▶ Goal of the exercise: Could you report every line of the listing below that holds the word "secondary"?

[[ Material shown, beginning ]]

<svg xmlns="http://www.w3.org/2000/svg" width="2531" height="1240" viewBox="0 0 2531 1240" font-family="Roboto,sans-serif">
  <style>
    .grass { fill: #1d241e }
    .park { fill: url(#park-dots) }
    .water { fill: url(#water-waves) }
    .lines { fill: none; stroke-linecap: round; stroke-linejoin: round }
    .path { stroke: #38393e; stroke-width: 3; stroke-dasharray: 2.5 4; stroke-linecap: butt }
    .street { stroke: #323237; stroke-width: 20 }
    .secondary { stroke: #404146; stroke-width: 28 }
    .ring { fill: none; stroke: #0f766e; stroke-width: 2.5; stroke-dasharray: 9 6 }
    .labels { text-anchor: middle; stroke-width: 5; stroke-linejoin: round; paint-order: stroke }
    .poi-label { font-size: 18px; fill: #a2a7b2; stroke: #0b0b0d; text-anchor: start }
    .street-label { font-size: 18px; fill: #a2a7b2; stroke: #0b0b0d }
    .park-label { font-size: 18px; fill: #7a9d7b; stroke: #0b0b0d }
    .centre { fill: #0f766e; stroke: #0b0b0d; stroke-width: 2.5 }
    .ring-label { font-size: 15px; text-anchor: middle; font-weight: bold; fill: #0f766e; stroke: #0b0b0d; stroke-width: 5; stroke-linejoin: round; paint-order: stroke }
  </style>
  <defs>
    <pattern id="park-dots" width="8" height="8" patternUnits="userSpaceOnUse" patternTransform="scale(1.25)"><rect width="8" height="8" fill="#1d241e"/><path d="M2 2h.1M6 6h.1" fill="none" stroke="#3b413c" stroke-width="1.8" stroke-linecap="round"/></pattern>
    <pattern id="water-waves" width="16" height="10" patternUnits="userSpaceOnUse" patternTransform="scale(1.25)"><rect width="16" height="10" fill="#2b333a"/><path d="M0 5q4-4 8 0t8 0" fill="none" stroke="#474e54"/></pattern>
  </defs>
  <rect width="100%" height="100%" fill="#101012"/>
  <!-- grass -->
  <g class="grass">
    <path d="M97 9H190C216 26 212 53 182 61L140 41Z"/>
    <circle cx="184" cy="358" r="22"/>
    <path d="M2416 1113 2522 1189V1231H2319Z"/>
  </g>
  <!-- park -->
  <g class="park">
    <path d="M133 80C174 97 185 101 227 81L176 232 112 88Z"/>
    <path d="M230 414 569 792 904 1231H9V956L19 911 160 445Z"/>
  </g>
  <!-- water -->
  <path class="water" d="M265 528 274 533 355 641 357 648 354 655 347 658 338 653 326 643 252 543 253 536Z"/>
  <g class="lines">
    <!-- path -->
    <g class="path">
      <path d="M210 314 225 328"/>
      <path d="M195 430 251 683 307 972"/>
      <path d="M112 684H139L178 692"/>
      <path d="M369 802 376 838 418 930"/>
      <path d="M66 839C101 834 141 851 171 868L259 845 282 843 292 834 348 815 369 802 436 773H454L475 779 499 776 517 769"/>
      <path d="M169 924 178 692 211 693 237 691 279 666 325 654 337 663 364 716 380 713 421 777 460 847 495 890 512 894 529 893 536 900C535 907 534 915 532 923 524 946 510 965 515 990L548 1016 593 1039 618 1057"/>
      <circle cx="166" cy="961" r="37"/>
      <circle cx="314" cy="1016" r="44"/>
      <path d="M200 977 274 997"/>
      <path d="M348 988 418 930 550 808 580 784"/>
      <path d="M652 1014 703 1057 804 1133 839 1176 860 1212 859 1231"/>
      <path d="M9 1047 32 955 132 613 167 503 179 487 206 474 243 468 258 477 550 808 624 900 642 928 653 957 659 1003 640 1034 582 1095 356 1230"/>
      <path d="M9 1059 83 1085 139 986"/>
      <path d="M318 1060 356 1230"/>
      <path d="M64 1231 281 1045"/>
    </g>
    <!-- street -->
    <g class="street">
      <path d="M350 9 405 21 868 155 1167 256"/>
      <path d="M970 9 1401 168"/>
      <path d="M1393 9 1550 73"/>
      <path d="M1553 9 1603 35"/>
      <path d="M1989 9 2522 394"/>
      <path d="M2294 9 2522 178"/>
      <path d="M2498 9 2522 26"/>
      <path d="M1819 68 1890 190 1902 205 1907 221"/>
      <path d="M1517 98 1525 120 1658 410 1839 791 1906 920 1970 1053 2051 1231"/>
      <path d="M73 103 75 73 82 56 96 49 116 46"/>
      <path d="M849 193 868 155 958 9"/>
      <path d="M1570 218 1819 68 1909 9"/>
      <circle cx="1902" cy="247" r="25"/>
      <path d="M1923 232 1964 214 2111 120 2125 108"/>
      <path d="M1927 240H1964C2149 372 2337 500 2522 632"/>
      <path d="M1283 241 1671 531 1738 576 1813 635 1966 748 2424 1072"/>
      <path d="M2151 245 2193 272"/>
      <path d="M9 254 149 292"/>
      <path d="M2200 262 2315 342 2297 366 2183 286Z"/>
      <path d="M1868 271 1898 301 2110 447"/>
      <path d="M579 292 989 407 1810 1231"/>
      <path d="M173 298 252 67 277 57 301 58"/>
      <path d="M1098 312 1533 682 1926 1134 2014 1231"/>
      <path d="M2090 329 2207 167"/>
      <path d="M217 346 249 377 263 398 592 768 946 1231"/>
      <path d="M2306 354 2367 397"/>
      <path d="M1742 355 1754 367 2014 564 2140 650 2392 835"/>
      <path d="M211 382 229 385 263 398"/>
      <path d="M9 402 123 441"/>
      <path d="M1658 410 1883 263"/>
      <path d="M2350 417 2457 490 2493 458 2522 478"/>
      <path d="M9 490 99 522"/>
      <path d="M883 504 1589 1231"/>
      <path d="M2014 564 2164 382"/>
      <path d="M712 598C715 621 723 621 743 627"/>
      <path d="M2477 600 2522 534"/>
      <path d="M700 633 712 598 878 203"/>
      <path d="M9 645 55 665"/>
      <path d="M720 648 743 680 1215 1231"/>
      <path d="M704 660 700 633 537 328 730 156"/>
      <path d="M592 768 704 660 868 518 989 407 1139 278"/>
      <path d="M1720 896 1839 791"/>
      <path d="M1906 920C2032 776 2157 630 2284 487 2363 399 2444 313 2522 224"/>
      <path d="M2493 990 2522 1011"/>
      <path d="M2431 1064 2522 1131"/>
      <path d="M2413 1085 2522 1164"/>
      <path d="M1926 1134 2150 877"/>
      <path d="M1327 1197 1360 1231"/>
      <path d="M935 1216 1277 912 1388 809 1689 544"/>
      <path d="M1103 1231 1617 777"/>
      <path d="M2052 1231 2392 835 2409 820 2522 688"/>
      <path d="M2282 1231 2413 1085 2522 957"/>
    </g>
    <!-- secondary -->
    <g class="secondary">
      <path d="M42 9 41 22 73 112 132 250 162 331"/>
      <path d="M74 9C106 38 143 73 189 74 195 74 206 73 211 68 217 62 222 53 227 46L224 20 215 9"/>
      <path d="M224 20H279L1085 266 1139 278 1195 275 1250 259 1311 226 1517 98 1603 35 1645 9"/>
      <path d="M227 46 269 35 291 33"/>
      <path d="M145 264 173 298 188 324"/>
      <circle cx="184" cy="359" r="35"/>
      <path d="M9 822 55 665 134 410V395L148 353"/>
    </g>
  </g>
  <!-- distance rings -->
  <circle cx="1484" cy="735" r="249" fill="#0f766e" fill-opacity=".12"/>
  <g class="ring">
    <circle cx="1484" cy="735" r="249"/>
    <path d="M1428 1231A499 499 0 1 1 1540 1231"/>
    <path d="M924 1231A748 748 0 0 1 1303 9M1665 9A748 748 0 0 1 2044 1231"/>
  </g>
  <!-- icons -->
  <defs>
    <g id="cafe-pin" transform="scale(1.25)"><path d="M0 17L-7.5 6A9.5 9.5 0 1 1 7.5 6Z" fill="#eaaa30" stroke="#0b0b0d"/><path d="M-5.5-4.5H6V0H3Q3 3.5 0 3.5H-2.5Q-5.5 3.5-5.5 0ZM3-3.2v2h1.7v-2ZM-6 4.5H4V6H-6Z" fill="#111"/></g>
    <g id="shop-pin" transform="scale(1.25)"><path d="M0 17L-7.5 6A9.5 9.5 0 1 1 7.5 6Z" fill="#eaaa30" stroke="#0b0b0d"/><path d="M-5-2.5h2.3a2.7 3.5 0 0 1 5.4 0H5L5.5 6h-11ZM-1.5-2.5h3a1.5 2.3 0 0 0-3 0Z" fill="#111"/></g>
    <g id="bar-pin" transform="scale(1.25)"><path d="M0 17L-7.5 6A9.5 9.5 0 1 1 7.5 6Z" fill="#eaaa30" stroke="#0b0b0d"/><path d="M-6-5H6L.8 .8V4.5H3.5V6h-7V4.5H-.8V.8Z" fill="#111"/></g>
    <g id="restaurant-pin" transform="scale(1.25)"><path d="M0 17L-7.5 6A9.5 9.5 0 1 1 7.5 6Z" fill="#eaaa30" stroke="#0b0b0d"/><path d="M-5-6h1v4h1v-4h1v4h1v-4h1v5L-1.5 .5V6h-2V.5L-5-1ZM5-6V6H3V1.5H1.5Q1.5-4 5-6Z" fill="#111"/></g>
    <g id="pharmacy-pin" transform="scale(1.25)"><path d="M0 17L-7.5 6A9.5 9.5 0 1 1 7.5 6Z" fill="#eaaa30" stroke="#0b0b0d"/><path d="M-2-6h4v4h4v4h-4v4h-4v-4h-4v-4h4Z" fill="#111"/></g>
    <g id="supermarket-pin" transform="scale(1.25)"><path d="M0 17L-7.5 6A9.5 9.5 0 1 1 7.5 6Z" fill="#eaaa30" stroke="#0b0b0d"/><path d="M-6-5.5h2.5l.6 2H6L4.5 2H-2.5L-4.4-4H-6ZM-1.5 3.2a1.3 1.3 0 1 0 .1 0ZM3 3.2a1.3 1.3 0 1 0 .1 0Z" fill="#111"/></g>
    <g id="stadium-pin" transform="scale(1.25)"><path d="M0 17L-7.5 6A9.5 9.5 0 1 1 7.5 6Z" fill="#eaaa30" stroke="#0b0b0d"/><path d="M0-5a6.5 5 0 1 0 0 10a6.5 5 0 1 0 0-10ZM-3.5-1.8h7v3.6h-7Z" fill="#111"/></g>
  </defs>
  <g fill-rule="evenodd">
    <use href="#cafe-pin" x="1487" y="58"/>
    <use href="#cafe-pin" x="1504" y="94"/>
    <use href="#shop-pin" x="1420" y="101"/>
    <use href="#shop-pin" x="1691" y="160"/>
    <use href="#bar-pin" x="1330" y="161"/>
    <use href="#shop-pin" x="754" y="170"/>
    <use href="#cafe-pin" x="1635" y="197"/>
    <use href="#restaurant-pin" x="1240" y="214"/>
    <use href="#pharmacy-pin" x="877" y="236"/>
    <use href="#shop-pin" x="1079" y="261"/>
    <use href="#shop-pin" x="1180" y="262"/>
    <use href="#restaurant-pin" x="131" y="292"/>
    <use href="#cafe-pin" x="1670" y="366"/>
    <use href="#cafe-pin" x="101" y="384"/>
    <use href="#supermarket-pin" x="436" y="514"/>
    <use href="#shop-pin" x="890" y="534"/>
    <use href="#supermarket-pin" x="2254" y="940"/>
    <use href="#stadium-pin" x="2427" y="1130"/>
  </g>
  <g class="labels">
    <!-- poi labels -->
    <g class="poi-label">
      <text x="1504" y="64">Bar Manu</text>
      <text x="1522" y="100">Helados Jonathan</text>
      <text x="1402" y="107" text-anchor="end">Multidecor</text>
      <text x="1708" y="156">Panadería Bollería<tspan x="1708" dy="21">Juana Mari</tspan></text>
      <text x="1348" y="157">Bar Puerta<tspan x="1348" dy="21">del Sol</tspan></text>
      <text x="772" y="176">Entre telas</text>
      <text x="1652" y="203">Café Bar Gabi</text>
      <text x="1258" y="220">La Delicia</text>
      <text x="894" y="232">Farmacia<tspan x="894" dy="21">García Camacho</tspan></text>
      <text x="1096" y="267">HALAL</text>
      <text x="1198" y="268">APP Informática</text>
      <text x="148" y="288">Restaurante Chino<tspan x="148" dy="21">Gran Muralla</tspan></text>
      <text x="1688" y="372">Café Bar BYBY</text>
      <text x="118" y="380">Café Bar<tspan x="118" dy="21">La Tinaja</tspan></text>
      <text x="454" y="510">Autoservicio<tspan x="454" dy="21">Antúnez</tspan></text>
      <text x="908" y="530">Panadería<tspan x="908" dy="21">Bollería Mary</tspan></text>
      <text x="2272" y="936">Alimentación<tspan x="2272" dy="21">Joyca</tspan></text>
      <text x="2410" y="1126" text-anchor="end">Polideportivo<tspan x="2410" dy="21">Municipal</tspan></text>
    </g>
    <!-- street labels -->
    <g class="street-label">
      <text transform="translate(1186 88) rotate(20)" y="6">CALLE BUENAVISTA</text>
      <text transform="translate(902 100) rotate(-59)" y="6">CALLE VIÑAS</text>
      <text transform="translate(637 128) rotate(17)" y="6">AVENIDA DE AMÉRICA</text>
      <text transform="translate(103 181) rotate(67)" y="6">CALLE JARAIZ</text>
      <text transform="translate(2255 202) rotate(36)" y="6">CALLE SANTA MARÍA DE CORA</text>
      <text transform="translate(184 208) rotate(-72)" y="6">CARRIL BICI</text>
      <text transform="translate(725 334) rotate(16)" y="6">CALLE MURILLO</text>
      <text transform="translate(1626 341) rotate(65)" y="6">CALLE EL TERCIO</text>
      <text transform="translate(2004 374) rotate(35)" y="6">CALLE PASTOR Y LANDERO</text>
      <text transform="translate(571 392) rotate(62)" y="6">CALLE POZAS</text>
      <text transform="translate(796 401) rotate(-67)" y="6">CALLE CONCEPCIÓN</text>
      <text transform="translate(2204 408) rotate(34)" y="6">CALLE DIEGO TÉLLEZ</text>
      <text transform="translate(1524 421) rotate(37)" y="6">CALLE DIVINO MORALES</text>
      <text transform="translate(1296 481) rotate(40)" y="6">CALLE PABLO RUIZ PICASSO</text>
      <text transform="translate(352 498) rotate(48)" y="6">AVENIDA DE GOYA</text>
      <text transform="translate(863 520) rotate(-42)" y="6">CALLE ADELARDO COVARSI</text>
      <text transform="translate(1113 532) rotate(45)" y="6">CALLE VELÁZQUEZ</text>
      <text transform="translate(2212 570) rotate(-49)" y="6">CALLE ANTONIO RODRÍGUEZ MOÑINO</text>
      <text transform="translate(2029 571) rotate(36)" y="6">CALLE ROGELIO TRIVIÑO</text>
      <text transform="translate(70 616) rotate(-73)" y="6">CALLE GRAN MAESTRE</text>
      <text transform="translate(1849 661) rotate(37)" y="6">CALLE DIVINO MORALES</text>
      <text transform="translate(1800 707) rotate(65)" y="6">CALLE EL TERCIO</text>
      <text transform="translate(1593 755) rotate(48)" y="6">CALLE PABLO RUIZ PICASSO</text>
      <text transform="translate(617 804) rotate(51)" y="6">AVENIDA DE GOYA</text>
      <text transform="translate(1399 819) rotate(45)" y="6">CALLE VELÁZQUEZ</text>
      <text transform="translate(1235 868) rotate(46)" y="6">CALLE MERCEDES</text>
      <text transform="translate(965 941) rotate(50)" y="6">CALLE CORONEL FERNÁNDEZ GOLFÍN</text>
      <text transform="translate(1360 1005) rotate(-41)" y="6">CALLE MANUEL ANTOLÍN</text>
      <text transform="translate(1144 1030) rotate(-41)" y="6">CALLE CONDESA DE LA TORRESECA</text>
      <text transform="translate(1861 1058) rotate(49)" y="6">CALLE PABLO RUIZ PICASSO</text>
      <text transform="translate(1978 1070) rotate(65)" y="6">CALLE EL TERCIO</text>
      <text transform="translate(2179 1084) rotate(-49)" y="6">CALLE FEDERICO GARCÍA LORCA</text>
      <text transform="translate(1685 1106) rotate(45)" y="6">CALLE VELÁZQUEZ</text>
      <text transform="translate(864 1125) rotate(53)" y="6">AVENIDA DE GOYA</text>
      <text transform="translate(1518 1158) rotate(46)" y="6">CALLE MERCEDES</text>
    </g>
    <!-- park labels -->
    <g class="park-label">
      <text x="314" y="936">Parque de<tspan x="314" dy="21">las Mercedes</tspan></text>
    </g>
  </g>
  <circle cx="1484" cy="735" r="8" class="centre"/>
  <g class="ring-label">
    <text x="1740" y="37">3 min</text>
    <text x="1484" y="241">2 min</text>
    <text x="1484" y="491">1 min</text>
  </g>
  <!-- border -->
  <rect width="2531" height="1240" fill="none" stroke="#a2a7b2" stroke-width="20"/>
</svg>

[[ Material shown, end ]]

▶ Task solution:
    .secondary { stroke: #404146; stroke-width: 28 }
    <!-- secondary -->
    <g class="secondary">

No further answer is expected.